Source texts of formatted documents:
%%
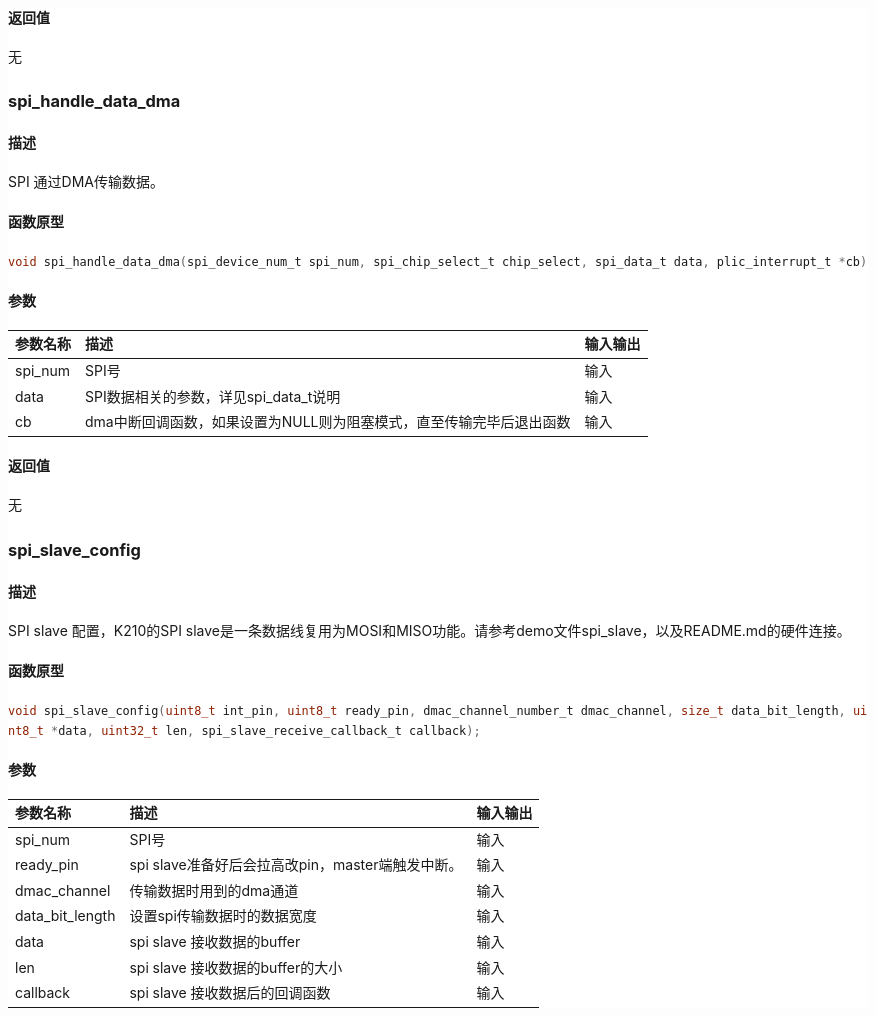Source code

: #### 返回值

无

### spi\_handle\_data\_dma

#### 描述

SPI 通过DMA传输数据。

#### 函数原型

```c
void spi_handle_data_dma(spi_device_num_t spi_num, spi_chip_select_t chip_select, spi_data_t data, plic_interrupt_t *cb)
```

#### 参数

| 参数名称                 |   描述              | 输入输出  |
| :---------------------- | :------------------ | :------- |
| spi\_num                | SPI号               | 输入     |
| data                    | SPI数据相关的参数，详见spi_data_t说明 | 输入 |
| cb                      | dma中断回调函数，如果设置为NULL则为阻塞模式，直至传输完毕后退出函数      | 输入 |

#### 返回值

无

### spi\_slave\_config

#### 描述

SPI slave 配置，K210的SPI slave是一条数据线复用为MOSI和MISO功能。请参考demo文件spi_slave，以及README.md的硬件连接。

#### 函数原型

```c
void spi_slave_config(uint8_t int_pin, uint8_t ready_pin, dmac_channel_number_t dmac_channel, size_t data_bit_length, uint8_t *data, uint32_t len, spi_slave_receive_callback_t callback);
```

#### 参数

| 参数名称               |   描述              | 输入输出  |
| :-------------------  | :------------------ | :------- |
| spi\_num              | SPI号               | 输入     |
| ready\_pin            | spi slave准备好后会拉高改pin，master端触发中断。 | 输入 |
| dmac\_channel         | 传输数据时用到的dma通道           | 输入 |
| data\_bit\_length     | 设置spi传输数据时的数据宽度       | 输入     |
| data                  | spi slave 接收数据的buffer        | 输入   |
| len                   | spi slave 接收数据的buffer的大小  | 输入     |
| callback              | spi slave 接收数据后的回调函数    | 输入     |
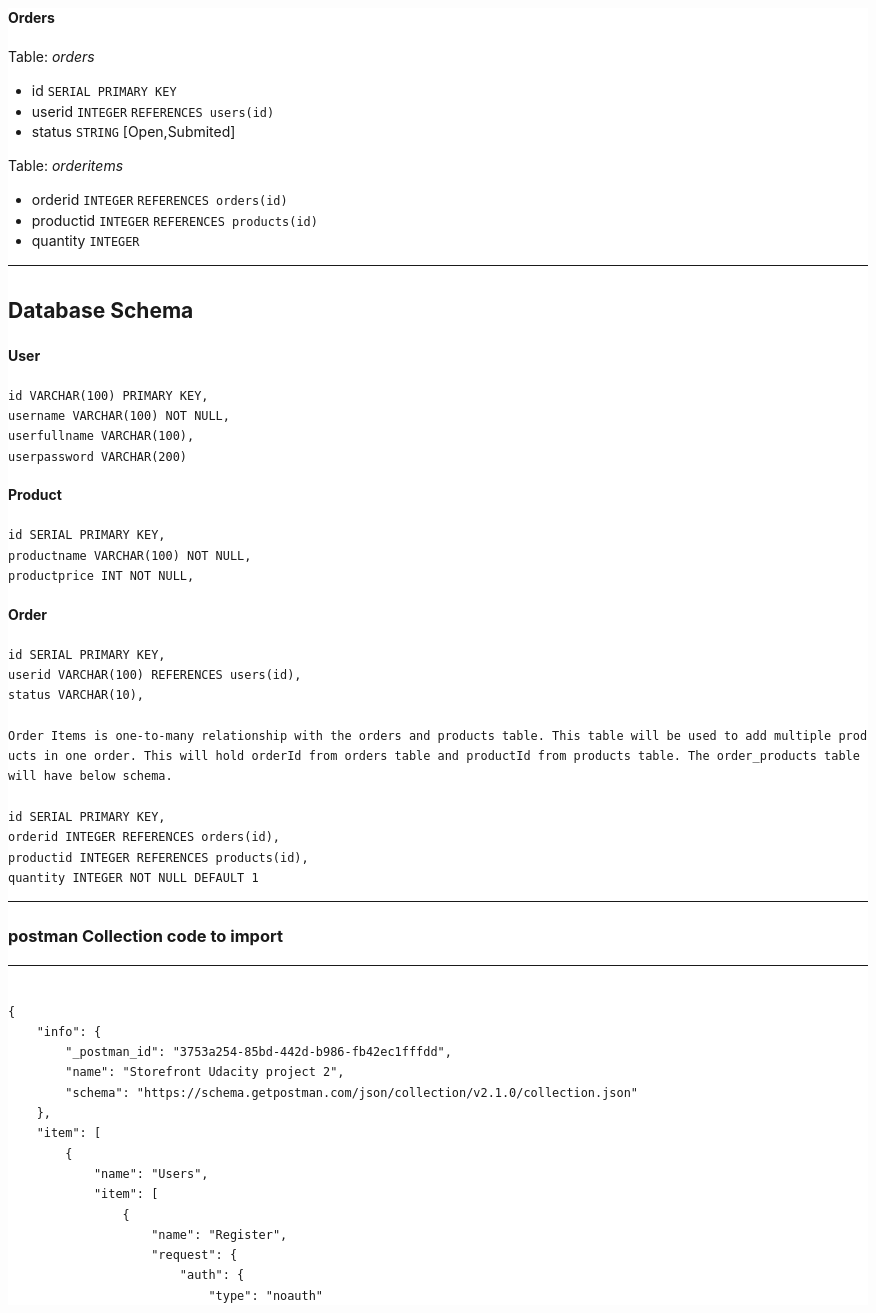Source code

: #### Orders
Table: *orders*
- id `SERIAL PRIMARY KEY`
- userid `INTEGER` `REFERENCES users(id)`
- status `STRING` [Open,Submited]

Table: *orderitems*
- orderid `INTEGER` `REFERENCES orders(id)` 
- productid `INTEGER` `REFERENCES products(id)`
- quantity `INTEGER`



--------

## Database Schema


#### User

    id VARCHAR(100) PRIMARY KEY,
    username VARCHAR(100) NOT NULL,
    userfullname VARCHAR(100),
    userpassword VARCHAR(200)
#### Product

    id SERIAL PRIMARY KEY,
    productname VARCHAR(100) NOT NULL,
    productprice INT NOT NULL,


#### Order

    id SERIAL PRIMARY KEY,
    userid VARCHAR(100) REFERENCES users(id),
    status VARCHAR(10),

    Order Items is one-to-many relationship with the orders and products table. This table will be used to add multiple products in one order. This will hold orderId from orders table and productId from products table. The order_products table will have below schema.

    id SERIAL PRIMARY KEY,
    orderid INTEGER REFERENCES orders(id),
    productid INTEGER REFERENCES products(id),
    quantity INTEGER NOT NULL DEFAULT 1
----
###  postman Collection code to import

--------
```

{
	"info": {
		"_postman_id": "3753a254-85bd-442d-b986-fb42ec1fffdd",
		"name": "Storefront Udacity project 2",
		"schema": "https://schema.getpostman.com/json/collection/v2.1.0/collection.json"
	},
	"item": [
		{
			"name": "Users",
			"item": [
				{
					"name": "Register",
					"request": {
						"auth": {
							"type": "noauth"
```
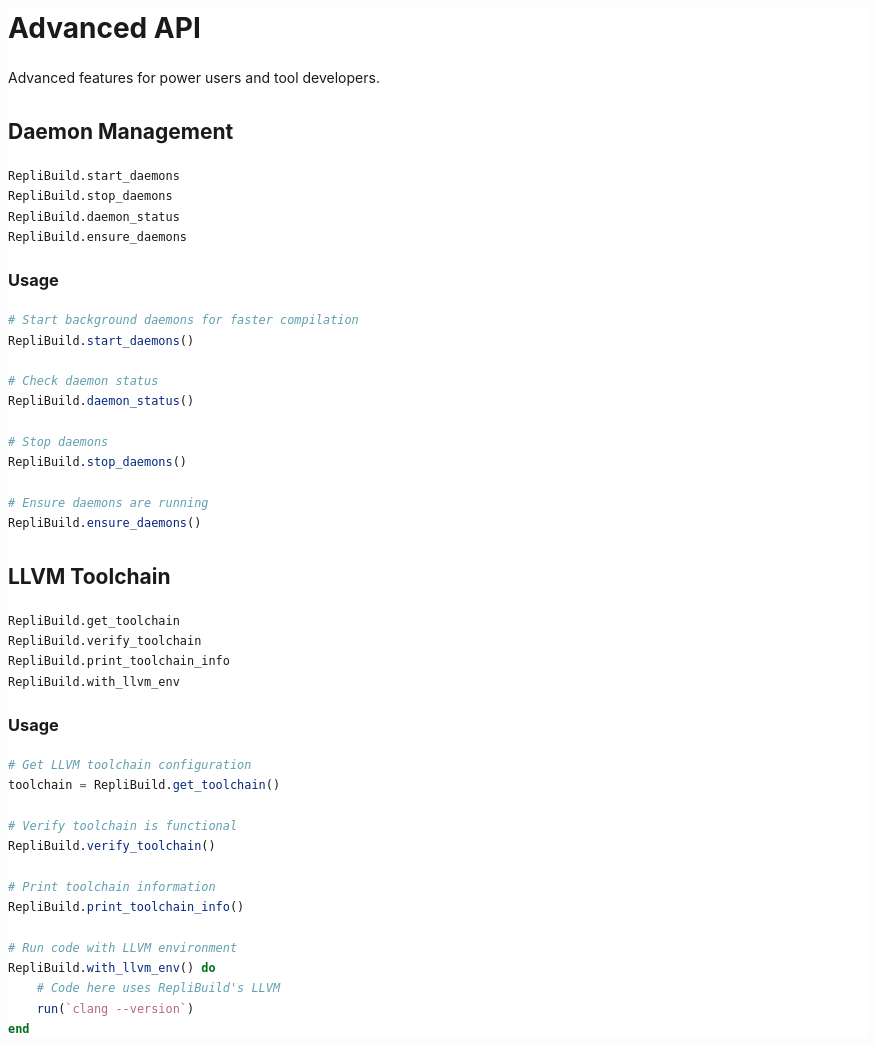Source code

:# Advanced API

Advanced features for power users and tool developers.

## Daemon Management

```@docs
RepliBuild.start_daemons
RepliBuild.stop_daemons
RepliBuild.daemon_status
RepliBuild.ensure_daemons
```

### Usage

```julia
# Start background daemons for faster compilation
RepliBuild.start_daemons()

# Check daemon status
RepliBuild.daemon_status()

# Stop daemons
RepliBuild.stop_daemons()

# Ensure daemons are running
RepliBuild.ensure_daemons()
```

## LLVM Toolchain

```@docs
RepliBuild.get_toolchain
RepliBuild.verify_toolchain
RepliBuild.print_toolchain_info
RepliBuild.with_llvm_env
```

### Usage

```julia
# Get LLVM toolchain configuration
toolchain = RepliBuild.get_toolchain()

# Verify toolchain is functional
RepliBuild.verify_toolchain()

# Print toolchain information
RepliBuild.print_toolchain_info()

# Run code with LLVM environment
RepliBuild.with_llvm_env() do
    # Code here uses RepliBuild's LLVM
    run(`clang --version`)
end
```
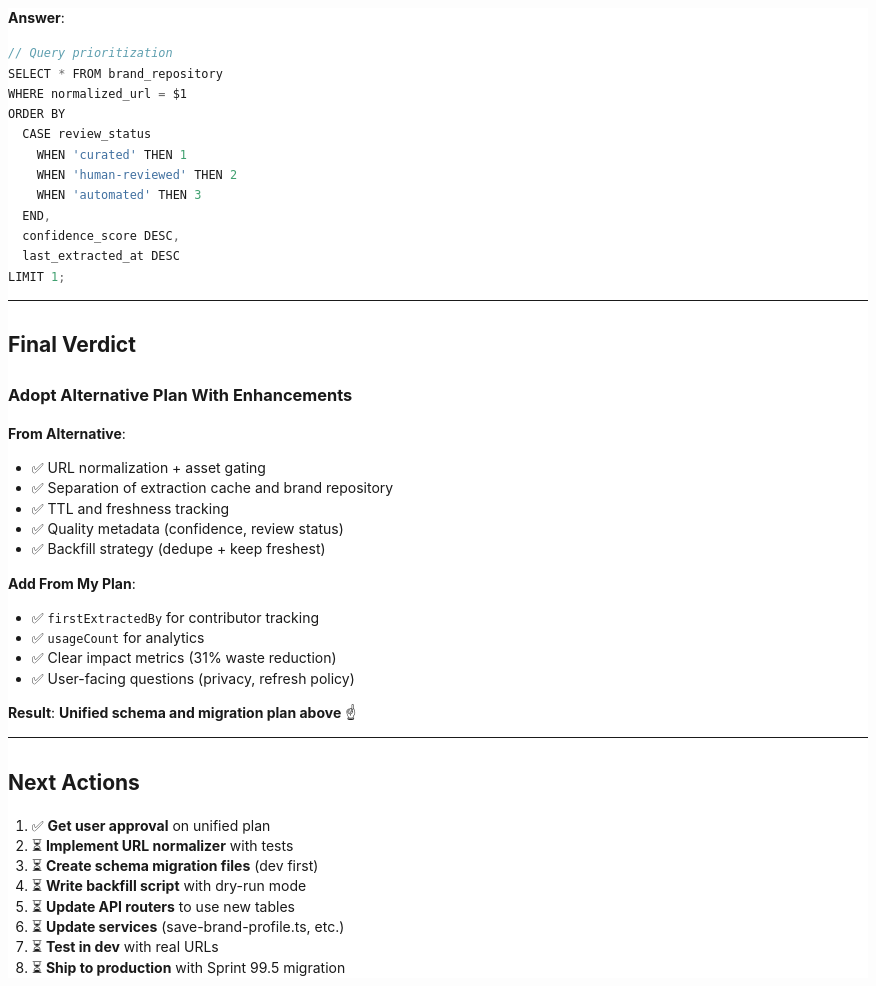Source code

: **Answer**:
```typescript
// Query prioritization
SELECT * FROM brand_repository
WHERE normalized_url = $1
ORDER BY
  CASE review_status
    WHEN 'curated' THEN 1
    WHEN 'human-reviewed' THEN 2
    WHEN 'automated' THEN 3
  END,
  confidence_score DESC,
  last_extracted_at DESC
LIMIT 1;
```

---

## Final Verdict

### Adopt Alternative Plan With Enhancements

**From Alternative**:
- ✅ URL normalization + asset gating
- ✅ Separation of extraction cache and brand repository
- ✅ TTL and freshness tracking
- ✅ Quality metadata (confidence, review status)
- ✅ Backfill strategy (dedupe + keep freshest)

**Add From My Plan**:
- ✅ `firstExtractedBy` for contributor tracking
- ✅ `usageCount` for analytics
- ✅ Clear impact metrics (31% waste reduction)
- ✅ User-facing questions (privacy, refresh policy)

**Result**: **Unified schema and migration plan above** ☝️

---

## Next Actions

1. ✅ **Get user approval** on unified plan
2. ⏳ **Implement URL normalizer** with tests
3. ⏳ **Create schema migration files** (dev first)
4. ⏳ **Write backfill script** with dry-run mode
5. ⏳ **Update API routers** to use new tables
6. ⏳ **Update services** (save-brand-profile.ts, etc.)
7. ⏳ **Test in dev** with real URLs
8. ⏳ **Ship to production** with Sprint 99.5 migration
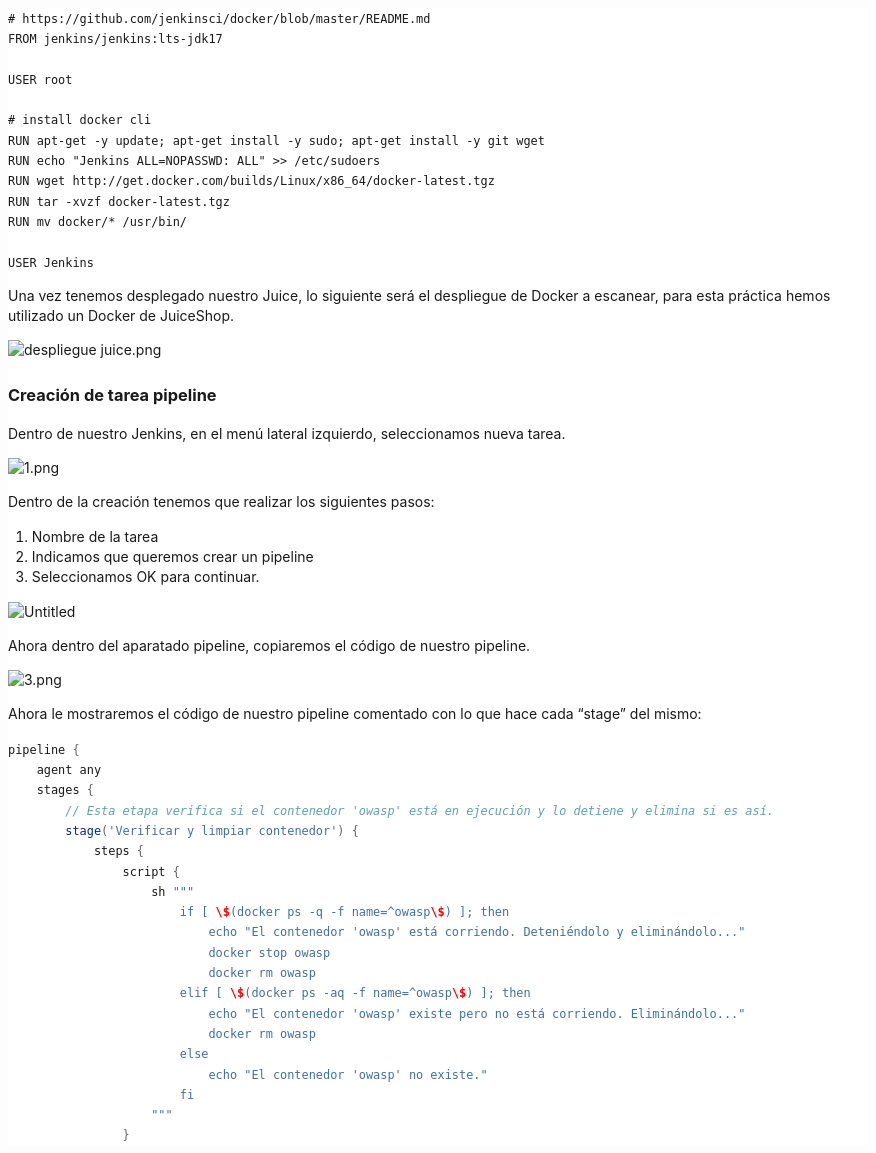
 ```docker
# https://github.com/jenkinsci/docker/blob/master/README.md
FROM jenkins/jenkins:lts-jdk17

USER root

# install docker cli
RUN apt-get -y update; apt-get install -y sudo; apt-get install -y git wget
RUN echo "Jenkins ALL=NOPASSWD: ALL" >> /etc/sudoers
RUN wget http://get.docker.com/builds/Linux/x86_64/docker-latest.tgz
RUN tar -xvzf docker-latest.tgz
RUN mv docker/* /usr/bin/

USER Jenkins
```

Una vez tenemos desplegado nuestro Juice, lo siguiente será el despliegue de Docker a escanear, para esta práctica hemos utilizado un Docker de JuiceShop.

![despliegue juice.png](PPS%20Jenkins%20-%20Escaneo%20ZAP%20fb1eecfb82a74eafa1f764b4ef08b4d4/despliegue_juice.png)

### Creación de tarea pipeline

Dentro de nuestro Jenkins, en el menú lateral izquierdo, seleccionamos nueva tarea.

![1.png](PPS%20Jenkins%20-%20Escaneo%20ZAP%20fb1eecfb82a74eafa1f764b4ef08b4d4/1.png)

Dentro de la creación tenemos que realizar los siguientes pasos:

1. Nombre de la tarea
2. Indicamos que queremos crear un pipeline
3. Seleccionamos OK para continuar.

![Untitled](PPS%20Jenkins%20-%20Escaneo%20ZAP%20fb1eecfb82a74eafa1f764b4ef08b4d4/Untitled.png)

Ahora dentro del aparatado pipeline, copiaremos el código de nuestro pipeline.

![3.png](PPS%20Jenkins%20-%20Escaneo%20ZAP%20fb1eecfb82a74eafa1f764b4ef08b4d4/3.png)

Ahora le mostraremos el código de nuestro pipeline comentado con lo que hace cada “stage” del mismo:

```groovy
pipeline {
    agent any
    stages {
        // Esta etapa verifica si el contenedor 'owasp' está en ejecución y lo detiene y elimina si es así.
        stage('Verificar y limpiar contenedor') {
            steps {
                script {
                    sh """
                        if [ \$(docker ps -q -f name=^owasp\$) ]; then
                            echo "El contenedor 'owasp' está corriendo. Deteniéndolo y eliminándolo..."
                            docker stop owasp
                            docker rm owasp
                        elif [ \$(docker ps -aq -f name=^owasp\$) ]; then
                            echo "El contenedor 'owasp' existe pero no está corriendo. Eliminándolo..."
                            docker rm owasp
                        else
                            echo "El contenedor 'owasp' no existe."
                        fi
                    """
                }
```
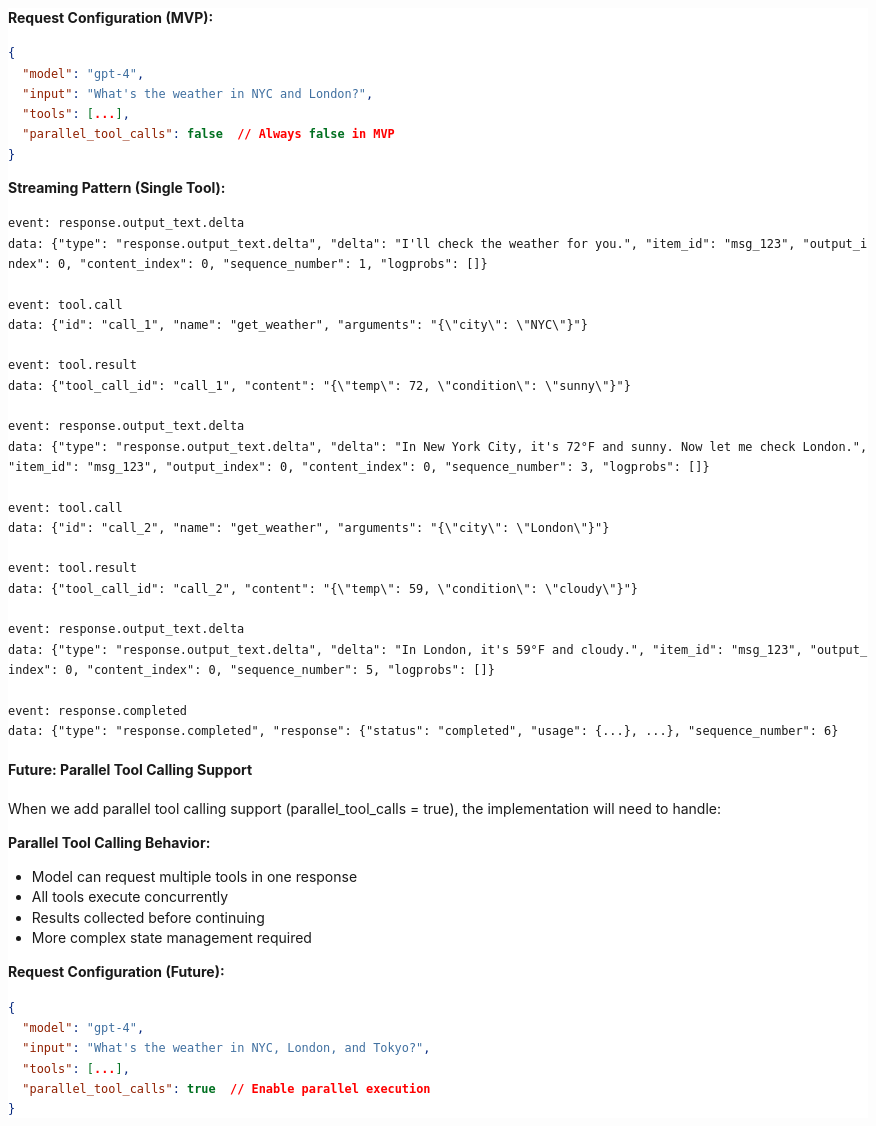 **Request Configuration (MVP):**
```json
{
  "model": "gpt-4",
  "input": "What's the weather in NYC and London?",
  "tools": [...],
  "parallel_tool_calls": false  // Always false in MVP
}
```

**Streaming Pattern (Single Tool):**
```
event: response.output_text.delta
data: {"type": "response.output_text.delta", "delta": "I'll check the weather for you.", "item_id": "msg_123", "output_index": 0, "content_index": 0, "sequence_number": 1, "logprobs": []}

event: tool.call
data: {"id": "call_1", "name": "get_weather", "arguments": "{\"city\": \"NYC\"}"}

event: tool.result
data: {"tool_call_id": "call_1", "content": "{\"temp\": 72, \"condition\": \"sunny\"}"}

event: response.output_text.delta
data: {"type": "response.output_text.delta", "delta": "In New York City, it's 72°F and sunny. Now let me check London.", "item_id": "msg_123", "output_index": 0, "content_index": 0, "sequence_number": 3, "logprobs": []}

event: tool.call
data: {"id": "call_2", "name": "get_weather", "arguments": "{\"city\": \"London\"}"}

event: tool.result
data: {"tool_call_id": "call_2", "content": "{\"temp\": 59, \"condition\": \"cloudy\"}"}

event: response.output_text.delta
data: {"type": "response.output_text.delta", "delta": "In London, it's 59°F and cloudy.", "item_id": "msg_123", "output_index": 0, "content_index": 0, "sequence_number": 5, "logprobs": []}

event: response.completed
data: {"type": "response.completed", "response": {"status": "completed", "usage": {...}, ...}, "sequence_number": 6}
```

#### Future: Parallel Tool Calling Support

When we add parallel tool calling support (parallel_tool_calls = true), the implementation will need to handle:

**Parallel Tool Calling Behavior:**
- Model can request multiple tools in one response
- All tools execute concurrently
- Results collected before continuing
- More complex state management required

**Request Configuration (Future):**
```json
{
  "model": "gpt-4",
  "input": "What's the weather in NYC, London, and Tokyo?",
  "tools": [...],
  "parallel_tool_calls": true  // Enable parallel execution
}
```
%%
→ Problem details: In the entries above, one line contains "- ✅ Clear impact" and another contains "3. ⏳ **Create". Reproduce exactly those two lines and the lines between them, nothing else.

→ Response area:
- ✅ Clear impact metrics (31% waste reduction)
- ✅ User-facing questions (privacy, refresh policy)

**Result**: **Unified schema and migration plan above** ☝️

---

## Next Actions

1. ✅ **Get user approval** on unified plan
2. ⏳ **Implement URL normalizer** with tests
3. ⏳ **Create schema migration files** (dev first)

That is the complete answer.